At the Dell EMC World 2017 conference today, Dell EMC moved to reduce the upfront costs associated with acquiring converged and hyperconverged infrastructure (HCI) appliances that would be deployed in an on-premises IT environment to effectively zero.

Via a new Cloud Flex for HCI program that is modeled on the way IT organizations currently acquire infrastructure-as-a-service (IaaS) services, organizations can now treat IT infrastructure as an operating expense if they so desire, in much the same way they pay for public cloud computing services. That pricing model will be extended to Dell EMC rack servers in the third quarter.

“We’re going to get very aggressive on cloud-like pricing,” says Jeremy Burton, chief marketing officer for Dell Technologies, the parent company of Dell EMC. “We think we can do that as a private company.”

At the same time, however, Dell EMC is adding a series of single processor converged infrastructure appliances to its portfolio that push the costs of acquiring HCI appliances to as low as $25,000.

At the higher end, Dell also unveiled a 14th generation Dell EMC PowerEdge server configured with NVMe storage and a new management console based on revamped application programming interfaces (APIs), as well as adding a new Dell EMC portfolio in a S5100-ON series top-of-rack networking switch that provides 25GbE in-rack connectivity and 100GbE uplink connections.

Dell EMC also previewed Project Nautilus, an effort to optimize storing and analyzing high volumes of streaming data. Dell EMC is also adding faster VMAX storage arrays, higher capacity Dell EMC Unity arrays, and updates to XtremeIO X2 that add inline compression and support for flash-optimized components, along with updates to Dell EMC ScaleIO and Dell Isilon storage portfolio.

Finally, in the realm of data protection, Dell EMC is rolling out another family of data protection appliances that Dell EMC says is 10 times faster than previous offerings.

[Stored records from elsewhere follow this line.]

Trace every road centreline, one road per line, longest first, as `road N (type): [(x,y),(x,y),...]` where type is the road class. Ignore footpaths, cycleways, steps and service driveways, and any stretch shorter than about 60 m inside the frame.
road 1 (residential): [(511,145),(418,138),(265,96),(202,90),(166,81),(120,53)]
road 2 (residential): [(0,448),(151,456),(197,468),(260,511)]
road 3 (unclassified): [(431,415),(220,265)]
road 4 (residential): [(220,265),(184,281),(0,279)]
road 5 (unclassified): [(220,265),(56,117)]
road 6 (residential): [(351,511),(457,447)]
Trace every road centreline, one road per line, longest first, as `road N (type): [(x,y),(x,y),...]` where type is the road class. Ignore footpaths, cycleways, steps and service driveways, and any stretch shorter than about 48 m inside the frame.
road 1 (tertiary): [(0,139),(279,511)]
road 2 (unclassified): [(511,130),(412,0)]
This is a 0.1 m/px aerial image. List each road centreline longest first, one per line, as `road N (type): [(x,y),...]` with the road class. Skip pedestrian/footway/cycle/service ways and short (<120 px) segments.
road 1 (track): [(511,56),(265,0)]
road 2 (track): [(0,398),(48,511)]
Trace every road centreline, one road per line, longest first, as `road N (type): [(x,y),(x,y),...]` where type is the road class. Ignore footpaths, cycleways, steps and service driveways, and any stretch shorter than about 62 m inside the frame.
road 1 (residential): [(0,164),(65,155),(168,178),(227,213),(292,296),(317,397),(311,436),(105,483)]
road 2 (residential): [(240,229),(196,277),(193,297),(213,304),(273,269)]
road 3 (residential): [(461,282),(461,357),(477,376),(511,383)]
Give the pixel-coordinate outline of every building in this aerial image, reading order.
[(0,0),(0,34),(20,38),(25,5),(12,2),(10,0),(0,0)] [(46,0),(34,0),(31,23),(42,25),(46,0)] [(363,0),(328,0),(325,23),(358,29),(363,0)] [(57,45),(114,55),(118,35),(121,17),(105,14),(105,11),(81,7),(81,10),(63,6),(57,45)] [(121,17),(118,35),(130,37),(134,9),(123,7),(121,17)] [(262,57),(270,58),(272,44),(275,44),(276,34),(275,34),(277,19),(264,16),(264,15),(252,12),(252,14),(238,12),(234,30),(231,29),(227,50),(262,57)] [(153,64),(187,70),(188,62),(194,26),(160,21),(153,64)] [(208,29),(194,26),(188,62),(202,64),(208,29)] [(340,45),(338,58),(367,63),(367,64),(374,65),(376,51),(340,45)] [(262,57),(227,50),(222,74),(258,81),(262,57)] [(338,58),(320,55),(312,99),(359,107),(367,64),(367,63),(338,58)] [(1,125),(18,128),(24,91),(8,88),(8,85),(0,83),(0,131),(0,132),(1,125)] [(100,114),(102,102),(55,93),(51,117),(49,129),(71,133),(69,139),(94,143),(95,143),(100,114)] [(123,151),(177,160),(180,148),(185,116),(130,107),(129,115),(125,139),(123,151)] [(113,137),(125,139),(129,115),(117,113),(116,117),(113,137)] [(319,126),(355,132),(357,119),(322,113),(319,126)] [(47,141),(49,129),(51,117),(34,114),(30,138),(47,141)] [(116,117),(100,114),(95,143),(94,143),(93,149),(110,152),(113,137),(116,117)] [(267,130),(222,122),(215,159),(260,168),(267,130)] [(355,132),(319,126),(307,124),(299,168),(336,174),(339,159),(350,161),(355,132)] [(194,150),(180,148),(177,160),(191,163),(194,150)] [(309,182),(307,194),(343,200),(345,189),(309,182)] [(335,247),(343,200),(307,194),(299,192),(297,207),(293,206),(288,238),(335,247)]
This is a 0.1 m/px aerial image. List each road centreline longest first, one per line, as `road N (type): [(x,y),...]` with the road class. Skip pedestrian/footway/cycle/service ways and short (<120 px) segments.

Coming off a $1.7 billion loss the fourth quarter, Dell EMC clearly views its next fiscal 2018 year as make or break for validating the largest merger in the history of IT. While it remains to be seen how that corporate drama will ultimately play out, the one thing that is for certain is that IT organizations will be seeing a lot more bang for their IT infrastructure buck in the months and years ahead.